Text shown:
:::::

Annual Inventory

Happy New Year! If you’re like me, you’re exhausted from the holiday hubbub but looking forward to the challenges of the coming year. So, it’s a great time to take stock of what’s in your kitchen, get rid of some old stuff and at least make a list of what you need to replace.

Most restaurants have to do an inventory every month of the perishable food products on hand for accounting purposes but really do an equipment inventory only once or twice a year. If you hosted holiday meals or made a lot of baked goods for gift-giving, you’ve already got a head start on knowing what’s worn out, what’s missing and what needs to be refurbished or replaced, because you’ve been in the back of those cabinets. Take advantage of that recent knowledge before you forget.

Take a look at all your cookware. If you’ve been skipping over a nonstick sauté pan because the coating’s flaking, get rid of it. It doesn’t deserve the cabinet real estate it’s taking up. If there’s an heirloom cast iron pan that your cousin lovingly washed with soap and water while you were supervising the kids one night, it may have a patina of rust. It’s not ruined forever. Put it in a project box and spend a weekend looking up how to bring it back to life.

:::::

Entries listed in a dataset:
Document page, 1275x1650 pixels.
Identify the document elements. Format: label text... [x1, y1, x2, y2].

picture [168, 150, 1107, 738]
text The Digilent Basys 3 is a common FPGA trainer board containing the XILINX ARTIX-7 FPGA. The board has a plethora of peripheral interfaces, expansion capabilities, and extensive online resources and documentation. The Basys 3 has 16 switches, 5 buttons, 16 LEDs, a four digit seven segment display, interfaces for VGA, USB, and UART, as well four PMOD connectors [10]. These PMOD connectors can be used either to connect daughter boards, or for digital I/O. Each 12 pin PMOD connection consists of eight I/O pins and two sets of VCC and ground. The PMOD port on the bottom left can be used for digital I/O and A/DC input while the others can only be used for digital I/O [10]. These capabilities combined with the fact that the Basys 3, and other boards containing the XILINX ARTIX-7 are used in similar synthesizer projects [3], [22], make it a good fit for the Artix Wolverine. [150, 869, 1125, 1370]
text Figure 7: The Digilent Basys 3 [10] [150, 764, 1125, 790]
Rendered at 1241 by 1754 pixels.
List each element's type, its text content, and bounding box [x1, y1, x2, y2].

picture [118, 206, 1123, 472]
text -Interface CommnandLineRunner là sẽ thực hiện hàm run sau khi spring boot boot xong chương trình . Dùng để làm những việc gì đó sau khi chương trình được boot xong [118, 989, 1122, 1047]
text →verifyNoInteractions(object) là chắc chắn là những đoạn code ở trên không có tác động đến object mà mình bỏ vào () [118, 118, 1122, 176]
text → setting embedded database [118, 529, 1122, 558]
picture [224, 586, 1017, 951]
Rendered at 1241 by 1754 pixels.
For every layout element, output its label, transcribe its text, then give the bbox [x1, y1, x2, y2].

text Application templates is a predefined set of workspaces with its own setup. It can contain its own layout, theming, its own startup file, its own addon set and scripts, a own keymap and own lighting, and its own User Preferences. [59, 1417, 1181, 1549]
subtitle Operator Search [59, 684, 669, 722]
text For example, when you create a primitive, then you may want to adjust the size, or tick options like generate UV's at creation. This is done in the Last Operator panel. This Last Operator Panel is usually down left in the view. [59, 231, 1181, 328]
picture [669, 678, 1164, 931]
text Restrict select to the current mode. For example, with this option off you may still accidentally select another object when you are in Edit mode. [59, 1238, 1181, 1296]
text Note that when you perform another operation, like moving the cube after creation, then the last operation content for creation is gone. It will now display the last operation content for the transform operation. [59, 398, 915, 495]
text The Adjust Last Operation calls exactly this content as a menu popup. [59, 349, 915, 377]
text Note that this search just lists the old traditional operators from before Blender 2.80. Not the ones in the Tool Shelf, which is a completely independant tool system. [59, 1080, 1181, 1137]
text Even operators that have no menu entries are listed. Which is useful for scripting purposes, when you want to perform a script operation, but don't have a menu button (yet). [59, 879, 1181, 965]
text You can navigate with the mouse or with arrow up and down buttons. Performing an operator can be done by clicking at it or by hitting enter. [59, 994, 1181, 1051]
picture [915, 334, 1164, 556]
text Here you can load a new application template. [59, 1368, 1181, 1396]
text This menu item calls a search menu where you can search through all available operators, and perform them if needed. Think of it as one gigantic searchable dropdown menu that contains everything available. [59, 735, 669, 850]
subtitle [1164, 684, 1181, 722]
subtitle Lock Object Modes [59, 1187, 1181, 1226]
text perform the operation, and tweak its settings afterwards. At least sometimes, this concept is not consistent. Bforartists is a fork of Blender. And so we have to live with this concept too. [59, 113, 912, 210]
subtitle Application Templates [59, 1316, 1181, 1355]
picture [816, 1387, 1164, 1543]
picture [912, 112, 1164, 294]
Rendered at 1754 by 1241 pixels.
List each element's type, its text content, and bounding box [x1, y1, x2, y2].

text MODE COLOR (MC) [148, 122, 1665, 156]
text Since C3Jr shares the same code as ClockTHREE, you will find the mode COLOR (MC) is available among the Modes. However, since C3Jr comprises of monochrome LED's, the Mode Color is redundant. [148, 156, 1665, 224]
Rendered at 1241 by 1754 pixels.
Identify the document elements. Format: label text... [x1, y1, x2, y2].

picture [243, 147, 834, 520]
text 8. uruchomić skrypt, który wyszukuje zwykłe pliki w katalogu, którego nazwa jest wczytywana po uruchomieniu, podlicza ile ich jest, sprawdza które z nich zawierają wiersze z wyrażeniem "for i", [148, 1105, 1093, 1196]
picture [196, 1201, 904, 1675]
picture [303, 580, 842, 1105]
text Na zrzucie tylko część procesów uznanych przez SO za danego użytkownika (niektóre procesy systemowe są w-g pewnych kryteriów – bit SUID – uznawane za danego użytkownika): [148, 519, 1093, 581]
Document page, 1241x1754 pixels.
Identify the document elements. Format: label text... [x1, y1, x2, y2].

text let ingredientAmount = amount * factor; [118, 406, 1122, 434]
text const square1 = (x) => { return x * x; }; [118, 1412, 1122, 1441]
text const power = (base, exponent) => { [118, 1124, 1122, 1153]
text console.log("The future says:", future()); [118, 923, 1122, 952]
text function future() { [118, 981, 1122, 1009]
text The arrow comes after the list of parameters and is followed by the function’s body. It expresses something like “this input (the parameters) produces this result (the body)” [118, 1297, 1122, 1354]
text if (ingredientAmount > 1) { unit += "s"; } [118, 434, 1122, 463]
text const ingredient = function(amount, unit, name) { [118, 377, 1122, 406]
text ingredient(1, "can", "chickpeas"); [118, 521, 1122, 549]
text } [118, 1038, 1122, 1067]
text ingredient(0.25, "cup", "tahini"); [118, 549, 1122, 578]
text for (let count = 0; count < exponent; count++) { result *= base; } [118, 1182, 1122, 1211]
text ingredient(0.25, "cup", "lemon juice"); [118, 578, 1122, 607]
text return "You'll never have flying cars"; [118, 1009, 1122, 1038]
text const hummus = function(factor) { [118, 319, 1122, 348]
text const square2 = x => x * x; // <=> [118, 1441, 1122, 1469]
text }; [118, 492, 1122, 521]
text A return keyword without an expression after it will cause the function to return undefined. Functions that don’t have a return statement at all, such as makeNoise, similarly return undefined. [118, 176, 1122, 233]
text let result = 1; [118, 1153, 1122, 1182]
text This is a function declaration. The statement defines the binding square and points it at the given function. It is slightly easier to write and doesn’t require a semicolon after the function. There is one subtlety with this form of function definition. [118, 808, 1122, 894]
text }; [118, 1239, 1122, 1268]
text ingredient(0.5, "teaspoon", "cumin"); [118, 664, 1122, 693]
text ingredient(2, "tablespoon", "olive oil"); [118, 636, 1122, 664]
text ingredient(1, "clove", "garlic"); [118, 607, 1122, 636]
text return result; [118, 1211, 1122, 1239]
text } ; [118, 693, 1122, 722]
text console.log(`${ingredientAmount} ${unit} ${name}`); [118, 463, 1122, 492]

:::::

Problem set:
(A) From the entries, copy out the lines starting with the one that contains "picture [243, 147, 834, 520]" and going on through the one that contains "text 8. uruchomić", keeping both of those lines and changing nothing.
(B) Write a continuation of the piece on taking a yearly kitchen inventory, picking up right after its last sentence.

Answers for the exercise:
(A)
picture [243, 147, 834, 520]
text 8. uruchomić skrypt, który wyszukuje zwykłe pliki w katalogu, którego nazwa jest wczytywana po uruchomieniu, podlicza ile ich jest, sprawdza które z nich zawierają wiersze z wyrażeniem "for i", [148, 1105, 1093, 1196]

(B)
Remember last week when you wished you had a lidded casserole of a specific size for a certain recipe? Put it on your procurement list. And speaking of lids: You know those three lids in your lid rack or drawer that you don’t have the pans for anymore? Say goodbye and put them in a garage-sale or church-donation jumble pile in the garage. And climb that mountain of plasticware. If it doesn’t have a corresponding lid, give it the heave-ho. And vice versa. An item of unmatched plasticware is just a drawer hog in sheep’s clothing.

Address your utensil crock and drawer. If I’ve got eight rubber spatulas, at least one has a chip on the corner, and I never reach for it. Say adios to that guy and three of the metal spatulas you’ve had since college. Now invest in a few, nice wooden ones of various sizes. That whisk with one of its metal loops detached at the handle end? Sayonara. And empty and clean that utensil crock! You won’t believe what’s lurking down at the bottom of it.

Warped sheet pans are an abomination. They don’t stack or cook well. (Also: You know why they warp? Someone’s putting them in a sink full of water while they’re still warm.) A good one isn’t cheap, but it’s worth it, and you need only a few of various sizes most of the year.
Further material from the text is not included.